Turkey saw a cut in its long-term issuer and unsecured debt ratings on Thursday, and a reduction in its rating outlook from ‘stable’ to ‘negative’.
Credit rating agency Moody’s said the fall from Ba1 to Ba2 was due to a loss of institutional strength, delayed reforms and the risk of external shocks worsening the current account deficit.
Although Moody’s talked about Turkey’s “large and dynamic economy and favorable government debt metrics” it also warned that it was increasingly susceptible to the effects of outside shocks.
It also cast doubt on the Turkish government’s estimates of five percent growth, estimating annual growth to be more in the range of 3.5-4 percent.

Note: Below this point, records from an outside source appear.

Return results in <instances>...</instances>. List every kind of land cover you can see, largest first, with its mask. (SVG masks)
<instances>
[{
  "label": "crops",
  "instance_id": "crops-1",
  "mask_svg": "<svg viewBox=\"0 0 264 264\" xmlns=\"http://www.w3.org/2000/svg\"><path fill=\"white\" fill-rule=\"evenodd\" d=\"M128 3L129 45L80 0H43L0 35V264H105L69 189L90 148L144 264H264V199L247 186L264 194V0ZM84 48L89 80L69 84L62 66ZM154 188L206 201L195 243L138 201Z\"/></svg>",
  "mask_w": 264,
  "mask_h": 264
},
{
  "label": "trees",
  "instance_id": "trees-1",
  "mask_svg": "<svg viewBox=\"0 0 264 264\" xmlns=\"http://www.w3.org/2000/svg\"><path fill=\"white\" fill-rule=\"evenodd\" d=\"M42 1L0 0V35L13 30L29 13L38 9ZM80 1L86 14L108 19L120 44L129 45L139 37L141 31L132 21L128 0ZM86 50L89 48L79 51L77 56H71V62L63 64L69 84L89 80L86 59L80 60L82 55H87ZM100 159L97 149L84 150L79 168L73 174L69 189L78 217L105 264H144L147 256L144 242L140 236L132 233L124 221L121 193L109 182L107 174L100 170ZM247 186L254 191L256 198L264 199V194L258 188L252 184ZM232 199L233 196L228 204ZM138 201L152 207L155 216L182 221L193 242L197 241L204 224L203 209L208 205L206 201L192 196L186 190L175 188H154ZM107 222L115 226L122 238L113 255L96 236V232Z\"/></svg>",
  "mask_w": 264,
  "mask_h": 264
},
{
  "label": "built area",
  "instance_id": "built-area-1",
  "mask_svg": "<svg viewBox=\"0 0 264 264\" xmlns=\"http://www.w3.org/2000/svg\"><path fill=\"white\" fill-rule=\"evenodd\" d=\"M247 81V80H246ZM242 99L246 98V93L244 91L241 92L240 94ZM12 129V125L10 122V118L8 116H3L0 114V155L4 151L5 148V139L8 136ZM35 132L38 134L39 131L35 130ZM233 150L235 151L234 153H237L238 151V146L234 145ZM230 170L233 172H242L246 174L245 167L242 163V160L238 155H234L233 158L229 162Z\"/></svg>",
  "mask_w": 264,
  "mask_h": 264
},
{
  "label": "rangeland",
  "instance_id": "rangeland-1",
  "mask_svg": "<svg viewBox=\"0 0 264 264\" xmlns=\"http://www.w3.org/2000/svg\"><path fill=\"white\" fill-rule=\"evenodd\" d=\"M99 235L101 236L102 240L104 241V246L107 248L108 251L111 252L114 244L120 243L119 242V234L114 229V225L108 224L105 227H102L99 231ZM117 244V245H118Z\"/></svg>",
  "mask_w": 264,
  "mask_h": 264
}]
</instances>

Ankara’s military campaign in the Afrin region of Syria was also cited as a factor hitting Turkey’s economy. In a briefing the agency claimed:
“In Moody’s view, the geopolitical risk arising from Turkey’s recent engagement in Syria becomes more marked the longer and deeper the engagement goes on.
“Turkey’s involvement in the Syrian conflict and battle against ISIS spilled over into heightened domestic terrorism in recent years, which has been damaging to tourism and hence economic stability (tourism being an important source of export revenues) and confidence.
“While tourism is now reviving strongly, the full normalization of the sector remains vulnerable to political and security risks.”